NAOURS, France – Un long tunnel de 100 pieds, quelque part dans le nord-est de la France. Sur une des parois, une inscription parmi tant d’autres: «James Cockburn 8th Durham L.I.». Elle est si bien conservée qu’elle aurait pu être gravée hier. Seule la date que l’auteur du graffiti, un soldat d’une unité d’infanterie britannique, a ajoutée — le 1er avril 1917 — nous rappelle que le pauvre hère vivait au quotidien les horreurs de la Première Guerre mondiale.

Il s’agit d’un des quelque 2000 graffitis découverts dans les galeries souterraines aux environs de Naours, une petite ville de Picardie, à deux heures de route de Paris. Des soldats ont voulu rappeler leur existence à la postérité et défier le sort, eux qui devaient combattre dans les tranchées situées à une quinzaine de kilomètres de là.

«Ces graffitis démontrent comment des soldats peuvent se former un sentiment d’appartenance et en arriver à une compréhension de leur rôle dans un environnement hostile», dit l’historien Ross Wilson, de l’Université de Chichester, au Royaume-Uni.

Plusieurs soldats ont témoigné de leur expérience par l’entremise de dessins, de gravures ou même de bas-reliefs. Mais à Naours, on retrouve sûrement la plus grande concentration d’inscriptions de tout le front occidental qui s’étendait de la mer du Nord à la Suisse, soutient M. Wilson.

L’endroit est situé à proximité des champs de bataille de la Somme où plus d’un million d’hommes ont été tués ou blessés. «Les inscriptions nous informent sur comment les soldats ont trouvé un sens à la guerre», affirme le professeur britannique.

La Cité souterraine de Naours s’étend sur trois kilomètres. On y dénombre environ 28 galeries et 130 pièces à une profondeur moyenne de 33 mètres. Le réseau souterrain a été creusé dans le calcaire du plateau picard au cours des siècles. Pendant le Moyen-Âge, les villageois s’y réfugiaient pour se cacher des différentes armées qui ont circulé dans la région.
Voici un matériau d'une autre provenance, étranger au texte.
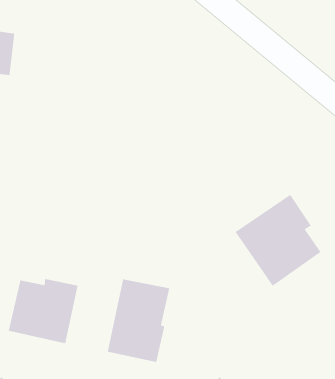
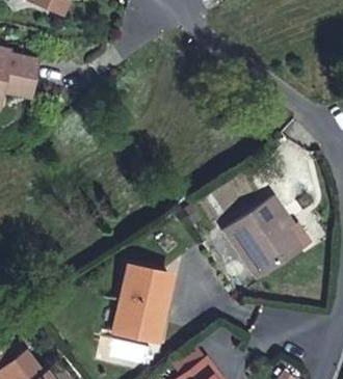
building: [8,278,78,344] -> none

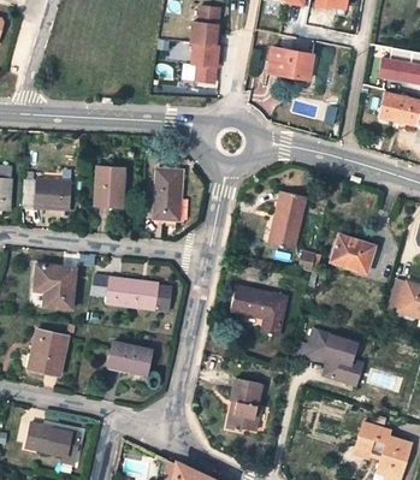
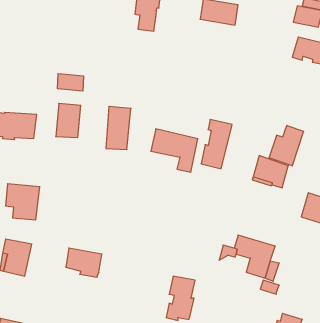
building: none -> [57,74,83,91]
building: none -> [269,125,303,166]
building: [105,282,170,315] -> none
building: [230,284,286,336] -> [151,129,198,172]

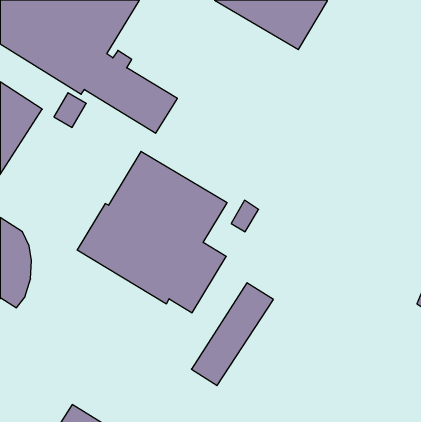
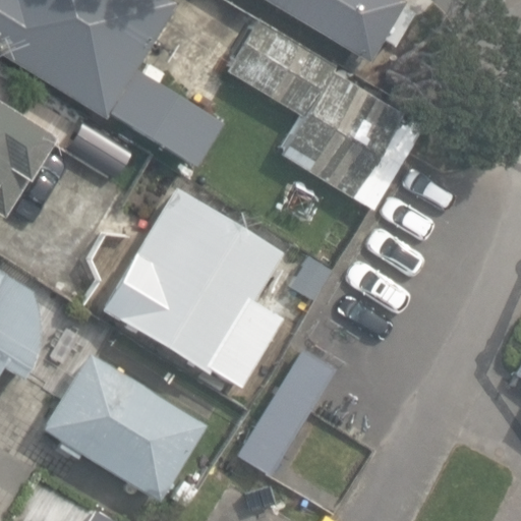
building: none -> [226,19,403,198]
building: none -> [41,350,208,501]

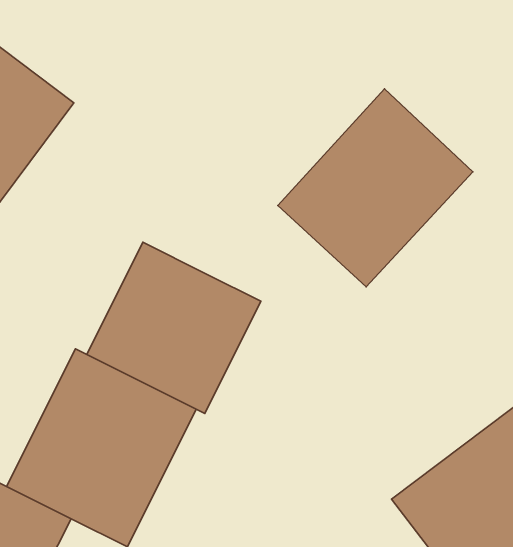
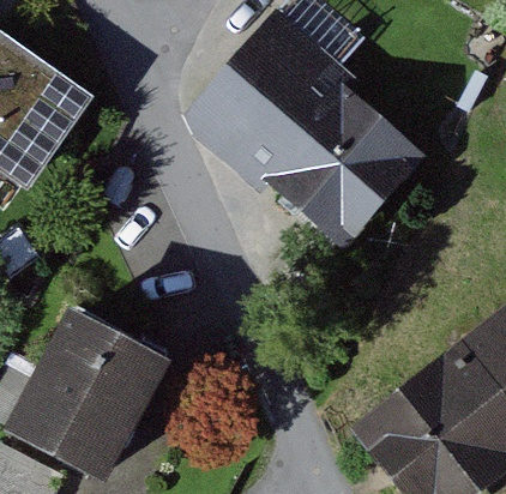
building: none -> [188,19,345,179]
building: [87,242,261,413] -> none

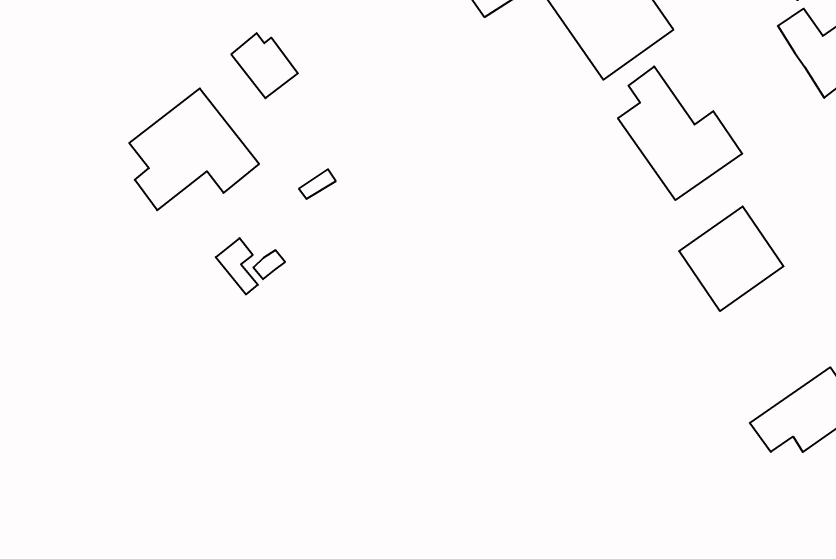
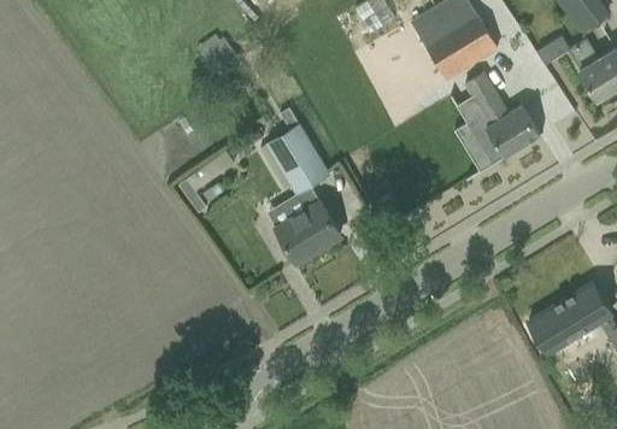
building: [129,88,259,210] -> none
building: none -> [266,107,341,263]
building: [679,206,784,311] -> none

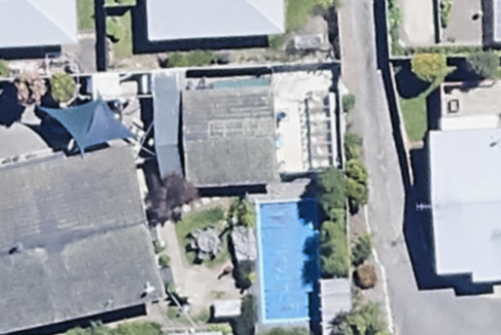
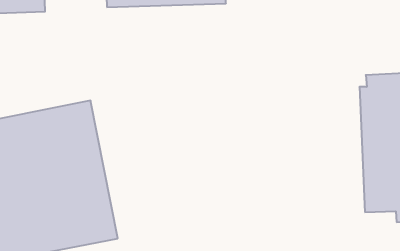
building: [180,87,275,185] -> none

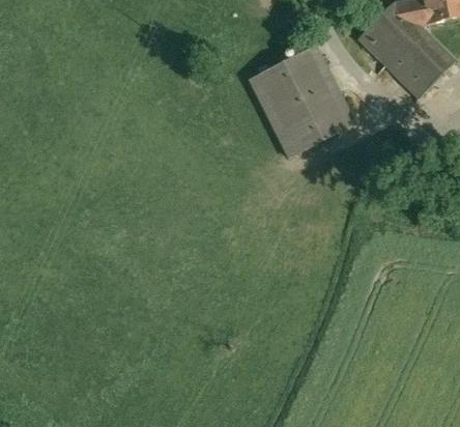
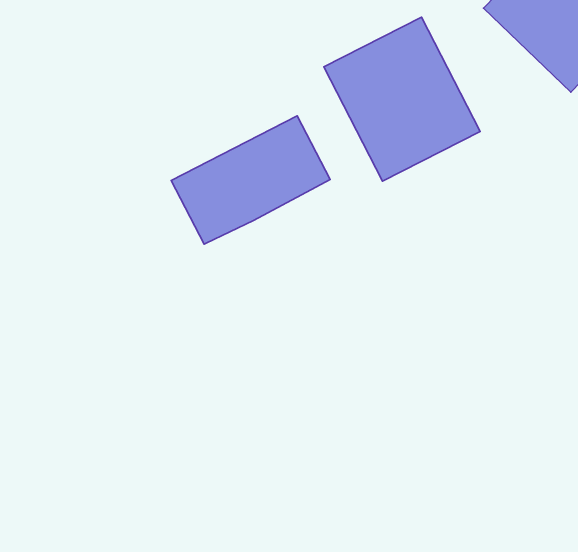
building: none -> [171,116,330,244]

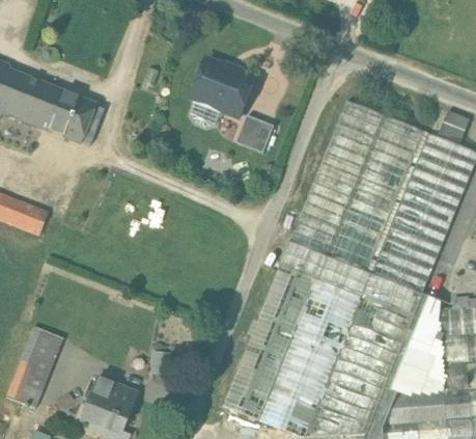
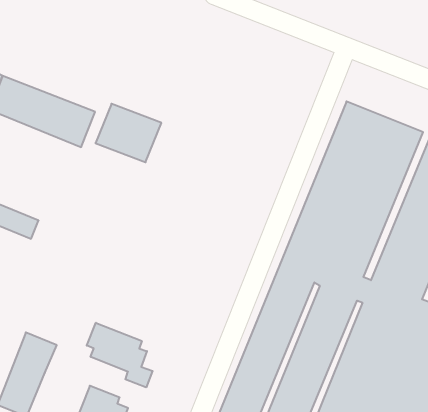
building: [192,59,256,116] -> [95,104,161,162]
building: [237,115,275,153] -> none
building: none -> [87,323,153,387]

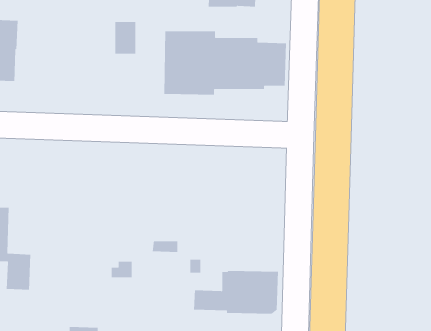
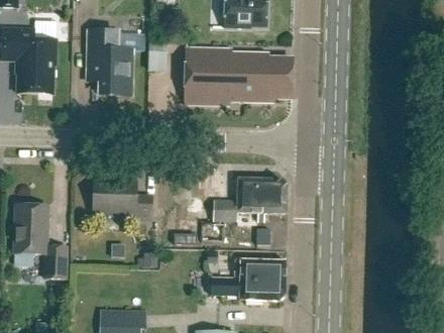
building: none -> [87,29,132,95]
building: none -> [213,178,286,221]
building: none -> [93,182,151,217]

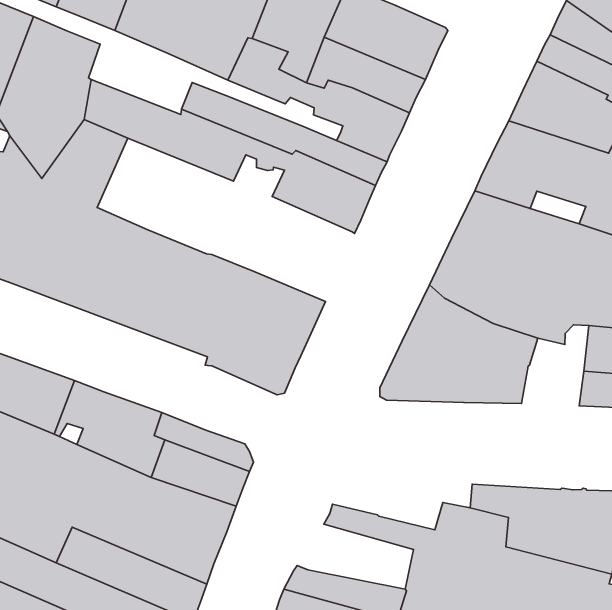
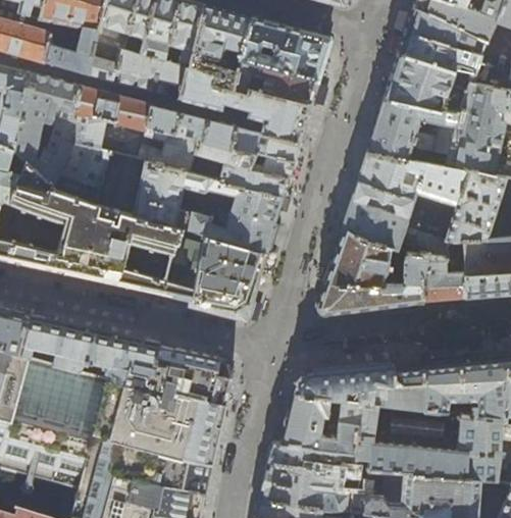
building: none -> [74,87,150,130]
building: none -> [94,152,280,250]
building: none -> [420,255,462,304]
building: none -> [294,367,394,404]
building: none -> [283,411,357,450]

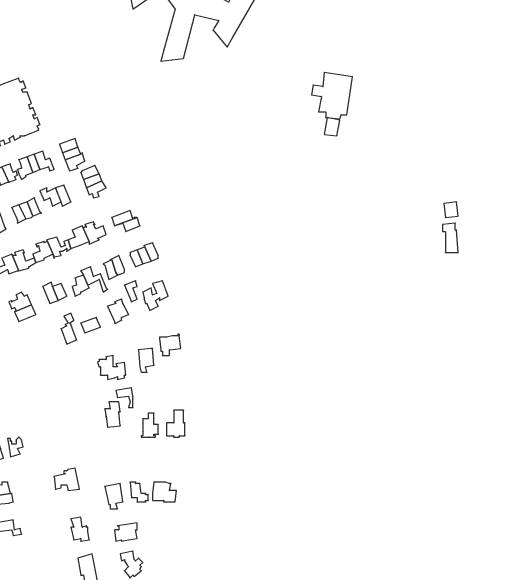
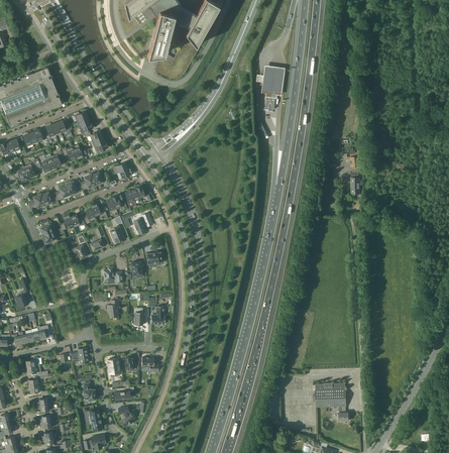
building: none -> [316,382,349,421]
Dès le XVIIIe siècle, l’entrée a été bloquée et les grottes oubliées.

En 1887, un curé local, Ernest Danicourt, a redécouvert le site. L’endroit devint une attraction touristique. C’est sans doute ce qui y a attiré les soldats au cours de la Grande Guerre, croit Gilles Prilaux, un archéologue de l’Institut national de recherches archéologiques préventives. M. Prilaux a entrepris, l’été dernier, des recherches qui s’étendront sur trois ans. Son intention était de se concentrer sur le passé médiéval de l’endroit mais l’histoire a parfois de ces détours.

«Cette découverte a été une grande surprise, dit-il au sujet des graffitis laissés par des soldats australiens, britanniques, canadiens et même américains. Des militaires ont gravé des inscriptions semblables dans des tunnels à Arras et à Vimy. Toutefois, contrairement à ces endroits, Naours était situé bien à l’arrière du front. On ne croit pas que les autorités aient installé un hôpital ou un abri dans ces grottes. Le photographe Jeff Gusky a répertorié pas moins de 1821 noms: 731 Australiens, 339 Britanniques, 55 Américains, quelques Français et Canadiens ainsi que 662 autres dont la nationalité n’a pu être déterminée.

«Tous ces gars-là voulaient que se souviennent d’eux», lance M. Gusky.

Selon M. Priaux, les jeunes soldats peuvent avoir entendu parler des fameuses «grottes de Naours» et ont profité d’un moment de répit pour aller faire du tourisme.

Et c’est ainsi que l’on peut lire dans le journal personnel du soldat australien Wilfred Joseph Allan Allsop, à la date du 2 janvier 1917: «À 13 h, 10 d’entre nous sommes allés visiter les fameuses grottes près de Naours où les réfugiés se cachaient du temps des invasions».

Le professeur Wilson estime que l’étude de ces graffitis a pris de l’importance au cours des 10 ou 20 dernières années.

«Auparavant, nous aurions considéré cela comme un geste fortuit fait loin des champs de bataille. Aujourd’hui, ces graffitis nous aident à comprendre la vie de ceux qui ont combattu pendant ce conflit.»

Le graffiti le plus émouvant ? Peut-être celui laissé par Herbert John Leach, un soldat de 25 ans d’Adelaide, en Australie. On y lit: «HJ Leach, un simple soldat. 13/7/16. SA Australie». Pourquoi émouvant ? Parce que, un mois plus tard, Herbert John Leach fut tué lors de la bataille de Pozières.